All the people, including my mother, that told me that losing my daughter was a blessing. Their opinion was that I had been given my entire future back without the burden or baggage of raising a child.
I forgive myself…
For all the moments in which I let shame overpower this grief because I am also a woman that has had an abortion. This pain doesn’t hurt any less because of my other choices. This pain in fact has taught me the importance of women being able to have a choice in when and how they bring children into this world. And because my daughter was so very much wanted is why this still hurts nineteen years later. Because my daughter’s life mattered to me is why I will always stand up for the reproductive rights of other women. I am not sorry for any of my reproductive choices. I own them. They were mine to make.
For breaking my promise to my daughter. In the hospital while I held her I told her that I would take up running seriously. I hated running so much and it hurt that she would never ever get to even do the things I hated.
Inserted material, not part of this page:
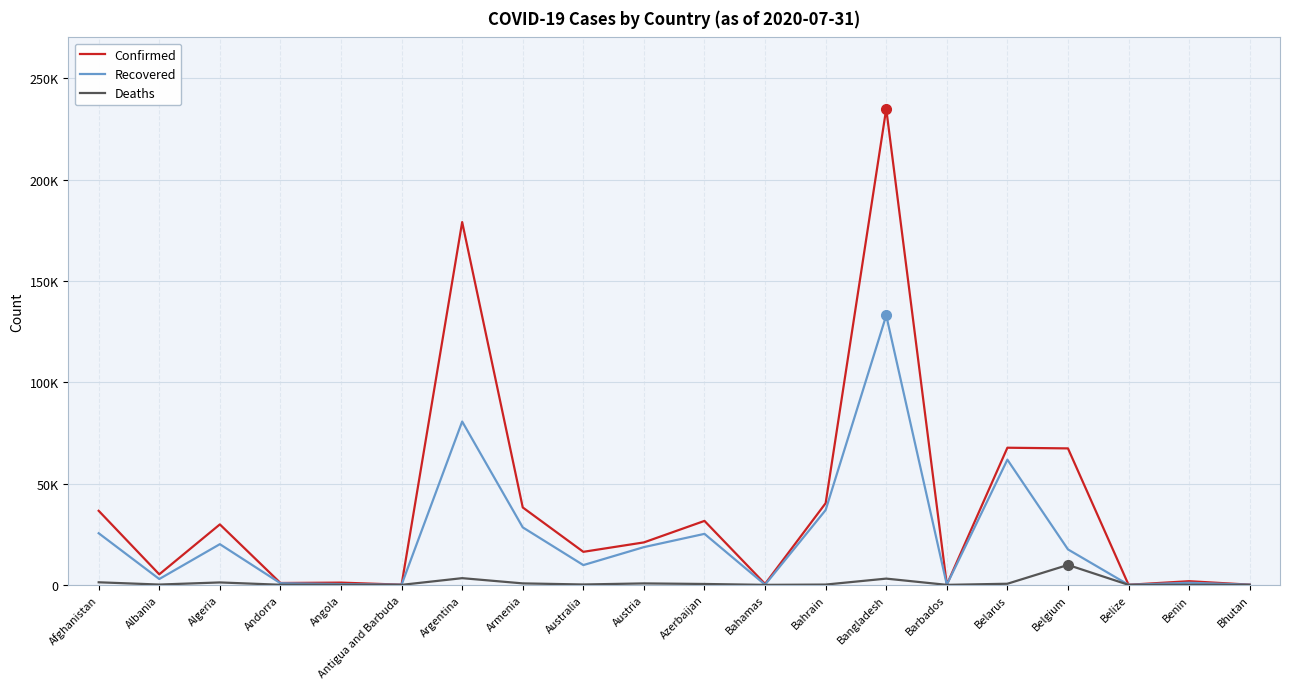

True or false: Recovered and Confirmed intersect in this chart.

False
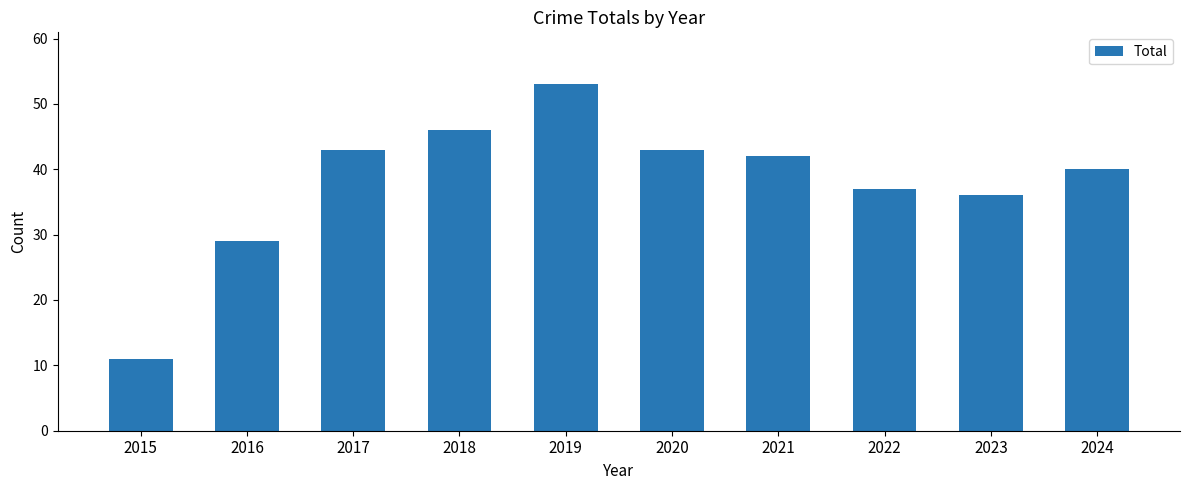

What is the approximate value at 2015, to the nearest 5?

10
It turns out I am not wired that way. It isn’t just the running, I am referring to but all things that don’t feel good. In the last nineteen years, I’ve learned that the best way to celebrate being a woman is by following what feels right in my bones. It feels right to me to honor her by being true to my inner knowing…I am not a runner.
For putting down my own mother’s pain. September 8, 1996 is when I realized that our relationship was no good for me. In the days that followed she said some very hurtful things to me that revealed to me how she felt about being a mom. And I so agree. It is incredibly hard to be a mom and it can sometimes seem soul-shattering to always be a good, loving mom. Everything and everyone tells mothers that our children should come first and they mostly do. But self-love, oh that thing that mother never learned. I am finally practicing it so well that she had to be shut out of my life. At least, until I can manage both my growth and teaching her how to do the same. Maybe in my absence she is learning how to value her dreams and see beauty in her flaws.
And I am so grateful…
That your life, Isabel Grace, changed mine forever. September 8, 1996 everything changed. Each year on this day I mourn your loss greatly because we didn’t get to grow fierce together. I was reborn the day I had to let you go. Every choice that I’ve made from there to here has led me to become a woman that I am proud of. Even on this day, that stings and cuts deep, I would not trade places with anyone. The pain, as much as the joy, has made your mother a woman that…listens more than she speaks, backs her bark with a lot of bite and loves deeply, gently and without fear. I’ve tried my best to become the woman I would have wanted you to be.
And I hope you can feel the love I send you as I can feel the strength you send me. I love you forever. My only daughter. My angel.